(Stored data entries)
[Start of Attachment]
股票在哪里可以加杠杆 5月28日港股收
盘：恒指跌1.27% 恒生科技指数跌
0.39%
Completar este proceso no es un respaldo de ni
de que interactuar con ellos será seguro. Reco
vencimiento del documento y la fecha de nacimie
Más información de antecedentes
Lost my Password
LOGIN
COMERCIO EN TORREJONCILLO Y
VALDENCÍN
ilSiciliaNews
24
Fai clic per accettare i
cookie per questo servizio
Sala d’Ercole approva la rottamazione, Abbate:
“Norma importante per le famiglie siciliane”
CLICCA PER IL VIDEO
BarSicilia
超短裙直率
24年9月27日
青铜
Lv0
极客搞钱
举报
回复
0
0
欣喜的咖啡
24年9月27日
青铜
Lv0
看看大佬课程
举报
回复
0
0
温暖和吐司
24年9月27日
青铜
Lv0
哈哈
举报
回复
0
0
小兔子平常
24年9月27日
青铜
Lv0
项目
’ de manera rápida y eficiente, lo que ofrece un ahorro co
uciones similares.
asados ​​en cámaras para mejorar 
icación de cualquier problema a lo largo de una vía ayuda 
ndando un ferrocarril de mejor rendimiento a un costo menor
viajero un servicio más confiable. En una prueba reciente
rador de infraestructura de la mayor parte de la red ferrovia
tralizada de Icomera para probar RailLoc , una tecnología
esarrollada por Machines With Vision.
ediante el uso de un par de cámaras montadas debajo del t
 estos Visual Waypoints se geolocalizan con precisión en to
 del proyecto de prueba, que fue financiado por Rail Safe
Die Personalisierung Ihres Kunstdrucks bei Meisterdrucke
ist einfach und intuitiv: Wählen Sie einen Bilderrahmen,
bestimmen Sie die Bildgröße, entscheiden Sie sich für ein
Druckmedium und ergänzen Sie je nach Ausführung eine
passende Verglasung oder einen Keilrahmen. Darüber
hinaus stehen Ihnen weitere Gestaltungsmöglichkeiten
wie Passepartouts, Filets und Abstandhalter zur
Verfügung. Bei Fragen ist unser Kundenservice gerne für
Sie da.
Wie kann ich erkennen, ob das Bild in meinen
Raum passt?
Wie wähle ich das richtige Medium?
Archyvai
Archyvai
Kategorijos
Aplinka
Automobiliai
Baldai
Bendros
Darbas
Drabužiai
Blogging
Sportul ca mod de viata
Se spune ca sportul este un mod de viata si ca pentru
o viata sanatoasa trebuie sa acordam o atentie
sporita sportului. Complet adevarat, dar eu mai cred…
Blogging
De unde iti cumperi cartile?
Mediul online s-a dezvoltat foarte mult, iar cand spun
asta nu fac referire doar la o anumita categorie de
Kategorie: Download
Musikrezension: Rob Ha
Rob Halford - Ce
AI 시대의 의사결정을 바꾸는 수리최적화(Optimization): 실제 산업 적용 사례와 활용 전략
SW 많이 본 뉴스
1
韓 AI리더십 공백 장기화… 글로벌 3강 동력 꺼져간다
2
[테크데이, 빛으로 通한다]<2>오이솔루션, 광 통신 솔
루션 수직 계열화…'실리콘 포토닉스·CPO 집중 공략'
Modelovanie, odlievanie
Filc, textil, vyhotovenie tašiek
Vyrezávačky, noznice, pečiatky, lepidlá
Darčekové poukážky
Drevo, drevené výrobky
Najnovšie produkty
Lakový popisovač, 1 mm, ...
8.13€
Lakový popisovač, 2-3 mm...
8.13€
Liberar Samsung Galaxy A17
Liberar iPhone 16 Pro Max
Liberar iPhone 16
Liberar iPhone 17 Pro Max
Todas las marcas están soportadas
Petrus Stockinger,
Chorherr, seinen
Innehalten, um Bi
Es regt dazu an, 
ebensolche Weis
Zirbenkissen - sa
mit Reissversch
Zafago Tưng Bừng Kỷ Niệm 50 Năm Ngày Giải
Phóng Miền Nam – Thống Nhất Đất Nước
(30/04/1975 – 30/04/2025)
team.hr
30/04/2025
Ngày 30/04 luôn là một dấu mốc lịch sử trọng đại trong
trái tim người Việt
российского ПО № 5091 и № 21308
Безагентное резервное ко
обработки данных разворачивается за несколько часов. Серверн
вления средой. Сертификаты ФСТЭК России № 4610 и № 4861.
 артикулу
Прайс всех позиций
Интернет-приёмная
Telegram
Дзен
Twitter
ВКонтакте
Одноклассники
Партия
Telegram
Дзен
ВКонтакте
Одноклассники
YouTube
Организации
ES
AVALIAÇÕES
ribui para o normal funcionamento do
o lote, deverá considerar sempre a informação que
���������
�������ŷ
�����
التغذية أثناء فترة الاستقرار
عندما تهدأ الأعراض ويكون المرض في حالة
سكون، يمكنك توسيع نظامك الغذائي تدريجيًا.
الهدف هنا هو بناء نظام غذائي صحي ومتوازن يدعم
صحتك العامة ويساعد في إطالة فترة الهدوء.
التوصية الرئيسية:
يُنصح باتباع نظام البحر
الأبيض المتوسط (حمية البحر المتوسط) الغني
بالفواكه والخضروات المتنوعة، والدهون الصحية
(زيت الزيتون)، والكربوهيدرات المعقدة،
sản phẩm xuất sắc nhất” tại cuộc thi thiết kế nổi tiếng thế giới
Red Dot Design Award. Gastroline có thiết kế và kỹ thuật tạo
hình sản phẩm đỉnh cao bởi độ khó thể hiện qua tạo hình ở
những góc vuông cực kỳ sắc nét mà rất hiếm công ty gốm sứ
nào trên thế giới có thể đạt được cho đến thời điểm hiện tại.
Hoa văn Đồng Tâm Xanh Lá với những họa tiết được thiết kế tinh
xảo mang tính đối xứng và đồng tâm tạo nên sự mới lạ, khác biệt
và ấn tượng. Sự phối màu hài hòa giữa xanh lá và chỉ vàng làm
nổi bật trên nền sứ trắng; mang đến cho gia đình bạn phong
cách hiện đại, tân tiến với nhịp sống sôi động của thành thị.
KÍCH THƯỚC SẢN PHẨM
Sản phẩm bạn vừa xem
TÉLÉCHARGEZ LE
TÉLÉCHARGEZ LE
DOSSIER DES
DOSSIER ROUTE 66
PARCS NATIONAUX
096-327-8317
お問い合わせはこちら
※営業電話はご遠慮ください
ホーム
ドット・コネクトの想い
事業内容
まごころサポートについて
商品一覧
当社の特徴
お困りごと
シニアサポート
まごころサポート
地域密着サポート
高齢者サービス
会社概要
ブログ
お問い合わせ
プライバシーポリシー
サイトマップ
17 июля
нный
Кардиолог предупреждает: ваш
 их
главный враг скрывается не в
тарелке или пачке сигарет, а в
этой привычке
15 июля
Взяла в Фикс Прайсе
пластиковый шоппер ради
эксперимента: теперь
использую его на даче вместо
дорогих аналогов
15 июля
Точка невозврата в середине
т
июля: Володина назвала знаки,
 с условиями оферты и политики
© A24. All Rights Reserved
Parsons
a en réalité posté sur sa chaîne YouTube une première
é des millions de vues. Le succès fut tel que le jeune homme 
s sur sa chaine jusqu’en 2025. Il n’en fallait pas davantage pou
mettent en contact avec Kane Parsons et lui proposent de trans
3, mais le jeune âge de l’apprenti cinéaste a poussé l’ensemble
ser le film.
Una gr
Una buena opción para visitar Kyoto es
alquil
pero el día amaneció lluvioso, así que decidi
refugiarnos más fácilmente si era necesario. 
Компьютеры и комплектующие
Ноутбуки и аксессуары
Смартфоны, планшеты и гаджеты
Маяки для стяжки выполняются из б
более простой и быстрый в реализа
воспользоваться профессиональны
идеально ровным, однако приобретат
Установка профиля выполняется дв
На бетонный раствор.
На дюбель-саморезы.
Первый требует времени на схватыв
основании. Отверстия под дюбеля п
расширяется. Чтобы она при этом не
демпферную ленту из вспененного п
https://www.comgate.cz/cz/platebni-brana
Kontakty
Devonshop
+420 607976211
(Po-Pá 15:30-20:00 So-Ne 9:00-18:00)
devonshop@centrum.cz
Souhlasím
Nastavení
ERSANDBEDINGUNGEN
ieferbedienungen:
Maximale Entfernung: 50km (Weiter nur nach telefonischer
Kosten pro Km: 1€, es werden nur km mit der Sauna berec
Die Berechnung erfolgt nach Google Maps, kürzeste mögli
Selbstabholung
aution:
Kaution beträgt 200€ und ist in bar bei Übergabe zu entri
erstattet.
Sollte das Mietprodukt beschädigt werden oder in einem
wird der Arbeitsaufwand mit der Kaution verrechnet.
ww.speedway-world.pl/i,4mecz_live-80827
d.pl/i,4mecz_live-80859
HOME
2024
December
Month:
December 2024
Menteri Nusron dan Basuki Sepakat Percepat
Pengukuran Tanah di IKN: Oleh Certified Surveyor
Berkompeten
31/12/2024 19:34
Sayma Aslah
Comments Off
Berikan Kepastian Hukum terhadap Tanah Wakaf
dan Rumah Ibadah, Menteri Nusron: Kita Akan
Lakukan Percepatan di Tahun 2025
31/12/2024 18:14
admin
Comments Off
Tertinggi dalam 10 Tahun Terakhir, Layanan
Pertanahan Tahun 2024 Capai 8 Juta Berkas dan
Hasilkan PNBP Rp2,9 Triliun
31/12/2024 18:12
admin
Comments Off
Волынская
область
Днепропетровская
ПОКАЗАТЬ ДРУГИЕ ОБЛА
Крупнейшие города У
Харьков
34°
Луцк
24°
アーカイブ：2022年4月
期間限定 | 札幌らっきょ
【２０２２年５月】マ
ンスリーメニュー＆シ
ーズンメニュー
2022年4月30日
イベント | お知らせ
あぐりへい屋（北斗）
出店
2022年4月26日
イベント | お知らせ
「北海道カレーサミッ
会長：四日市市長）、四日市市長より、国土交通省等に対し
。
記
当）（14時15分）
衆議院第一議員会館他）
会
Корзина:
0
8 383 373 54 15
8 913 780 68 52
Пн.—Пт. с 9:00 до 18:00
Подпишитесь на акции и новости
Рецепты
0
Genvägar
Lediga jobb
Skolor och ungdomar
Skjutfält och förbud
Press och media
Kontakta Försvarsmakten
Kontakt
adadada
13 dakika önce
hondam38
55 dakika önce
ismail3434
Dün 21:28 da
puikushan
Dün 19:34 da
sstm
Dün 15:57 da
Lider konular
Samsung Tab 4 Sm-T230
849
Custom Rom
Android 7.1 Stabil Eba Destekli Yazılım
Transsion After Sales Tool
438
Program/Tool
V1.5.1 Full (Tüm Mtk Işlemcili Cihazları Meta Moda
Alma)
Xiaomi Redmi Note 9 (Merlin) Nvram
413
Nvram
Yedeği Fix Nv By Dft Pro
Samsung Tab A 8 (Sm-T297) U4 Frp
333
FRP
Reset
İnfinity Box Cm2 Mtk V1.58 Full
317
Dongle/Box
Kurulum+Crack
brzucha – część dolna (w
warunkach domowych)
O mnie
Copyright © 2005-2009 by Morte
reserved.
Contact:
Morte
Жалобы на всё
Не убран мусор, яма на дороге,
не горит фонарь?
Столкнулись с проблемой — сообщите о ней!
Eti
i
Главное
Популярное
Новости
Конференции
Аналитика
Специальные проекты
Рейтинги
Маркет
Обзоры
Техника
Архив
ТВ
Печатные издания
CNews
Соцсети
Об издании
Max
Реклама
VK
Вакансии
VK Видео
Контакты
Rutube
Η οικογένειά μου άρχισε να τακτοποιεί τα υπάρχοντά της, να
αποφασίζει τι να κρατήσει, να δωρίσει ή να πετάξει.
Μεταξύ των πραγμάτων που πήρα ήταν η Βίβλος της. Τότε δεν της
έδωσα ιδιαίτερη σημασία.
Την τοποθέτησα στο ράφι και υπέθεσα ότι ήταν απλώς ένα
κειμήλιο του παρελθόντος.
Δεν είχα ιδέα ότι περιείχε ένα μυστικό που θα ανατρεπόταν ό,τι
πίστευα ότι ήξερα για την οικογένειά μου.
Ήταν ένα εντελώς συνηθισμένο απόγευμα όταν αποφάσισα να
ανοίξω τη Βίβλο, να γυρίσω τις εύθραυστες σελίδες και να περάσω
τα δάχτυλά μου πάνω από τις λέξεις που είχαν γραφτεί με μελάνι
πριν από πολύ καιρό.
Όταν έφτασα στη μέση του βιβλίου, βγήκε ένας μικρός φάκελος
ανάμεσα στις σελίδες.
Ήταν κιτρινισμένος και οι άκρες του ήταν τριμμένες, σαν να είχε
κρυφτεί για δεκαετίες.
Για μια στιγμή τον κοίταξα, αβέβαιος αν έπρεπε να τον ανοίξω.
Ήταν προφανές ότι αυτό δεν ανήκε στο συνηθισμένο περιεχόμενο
[End of Attachment]
▶ **WHAT TO PRODUCE**: Reproduce the records word for word, from their first line through the line containing "COMERCIO EN TORREJONCILLO Y", and include that line.

▶ **RESULT OF THE EXERCISE**:
股票在哪里可以加杠杆 5月28日港股收
盘：恒指跌1.27% 恒生科技指数跌
0.39%
Completar este proceso no es un respaldo de ni
de que interactuar con ellos será seguro. Reco
vencimiento del documento y la fecha de nacimie
Más información de antecedentes
Lost my Password
LOGIN
COMERCIO EN TORREJONCILLO Y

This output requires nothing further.